[START OF Text provided]

On the ROI of Parallel Performance Optimization

Bernd Mohr
Jülich Supercomputing Center, Germany

Developers and users of HPC applications can count on free advice from European experts to analyse the performance of their scientific codes. The Performance Optimization and Productivity (POP) Centre of Excellence, funded by the European Commission under H2020, gathers together experts from BSC, IT4I, JSC, HLRS, RWTH Aachen NAG, Teratec, and UVSQ. A first phase ran from October 2015 to March 2018, and the CoE got renewed for another 3 years at December 2018. The objective of POP is to provide performance measurement and analysis services to the industrial and academic HPC community, help them to better understand the performance behaviour of their codes and suggest improvements to increase their efficiency. Training and user education regarding application tuning is also provided. Further information can be found at https://www.pop-coe.eu/.

The talk will briefly introduce the POP CoE, its objectives, and its performance analysis and optimization services provided to the community. Details about the tools, methods, and metrics used for the services will also be given. The main part of presentation will report on statistics, outcomes, and success stories from the over 150 performance assessments already performed so far during the project. The talk will conclude with lessons learned from providing performance analysis and optimization in a service-oriented professional setting. .

Towards Secure Computing Environments
Jose Moreira
IBM, T. J. Watson Research Lab., USA

Cyber security threats and vulnerabilities draw more public attention to computing than any other issue, and rightly so. Millions of people are impacted every year by unexpected attacks, to varying degree of financial losses. It is no surprise that the community, including government, industry and academia, are paying a lot more attention to the problem. In this talk, we will cover some of the basic forms of attacks that threaten our computing systems. We will also discuss what are the architectural innovations being developed and deployed in computer systems to counter those attacks. We plan to discuss a broad range of issues, including return-oriented and jump-oriented programming, memory encryption, memory integrity, side-channel attacks, and homomorphic computing. We will conclude the talk with a list of specific actions that can make our computing systems more secure.

Large Capacity Memory Systems with Intel(R) Optane DC Memory: An Introduction

Ramesh Peri
Intel, USA

A new kind of memory, based on flash technology, that is lot more dense than traditional DRAM but with more latency is available in the market today. The high density of this memory technology enables semiconductor manufacturers to build memory DIMMs with very large capacity. One such product is Intel(R) Optane DC Persistent Memory which allows a user to build a compute platform containing up to 6TB of main memory. In this talk we introduce the system architecture of such a compute platform and share the performance results of few graph algorithms, operating on very large graphs, that use significant portion of the memory capacity of this machine. We will also share details of optimizations we had to do to achieve good performance in operating system and in user code. We will introduce some development tools that are available for these machines that were useful in tuning applications so that they run efficiently on these large memory capacity machines.

[END OF Text provided]
[START OF Raw records]

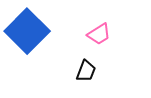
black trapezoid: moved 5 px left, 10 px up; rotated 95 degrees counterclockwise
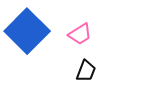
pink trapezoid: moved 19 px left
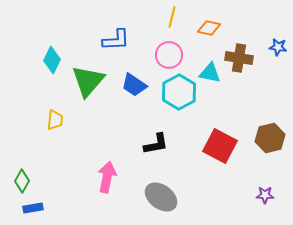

[END OF Raw records]
[START OF Raw records]

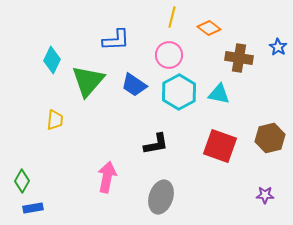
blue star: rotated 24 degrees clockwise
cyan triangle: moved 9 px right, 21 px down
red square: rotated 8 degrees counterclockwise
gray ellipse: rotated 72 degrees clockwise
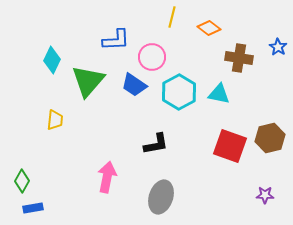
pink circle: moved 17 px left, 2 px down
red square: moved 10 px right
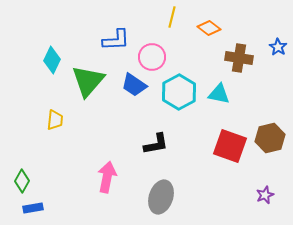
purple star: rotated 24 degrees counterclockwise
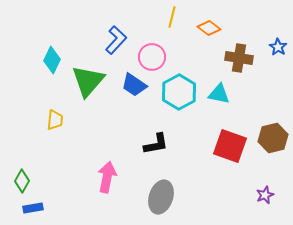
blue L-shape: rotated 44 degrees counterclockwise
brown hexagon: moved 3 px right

[END OF Raw records]

* [Tasks]:
a: Restate verbatim the part of the talk abstracts starting at "Cyber security threats" and ending at "systems more secure.".
b: Summarize the talk abstracts in three sentences.
The data have no connection to the talk abstracts.

* [Answers for this exercise]:
a:
Cyber security threats and vulnerabilities draw more public attention to computing than any other issue, and rightly so. Millions of people are impacted every year by unexpected attacks, to varying degree of financial losses. It is no surprise that the community, including government, industry and academia, are paying a lot more attention to the problem. In this talk, we will cover some of the basic forms of attacks that threaten our computing systems. We will also discuss what are the architectural innovations being developed and deployed in computer systems to counter those attacks. We plan to discuss a broad range of issues, including return-oriented and jump-oriented programming, memory encryption, memory integrity, side-channel attacks, and homomorphic computing. We will conclude the talk with a list of specific actions that can make our computing systems more secure.

b: The first abstract presents the EU-funded POP Centre of Excellence, which provides performance measurement, analysis, and training services to the HPC community, and says the talk will report statistics, outcomes, and success stories from over 150 performance assessments. The second abstract, from IBM, covers basic forms of attacks on computing systems and the architectural innovations being developed to counter them, concluding with specific actions that can make systems more secure. The third introduces Intel Optane DC Persistent Memory, a dense flash-based memory that allows platforms with up to 6TB of main memory, and promises performance results for graph algorithms, the optimizations they required, and useful development tools.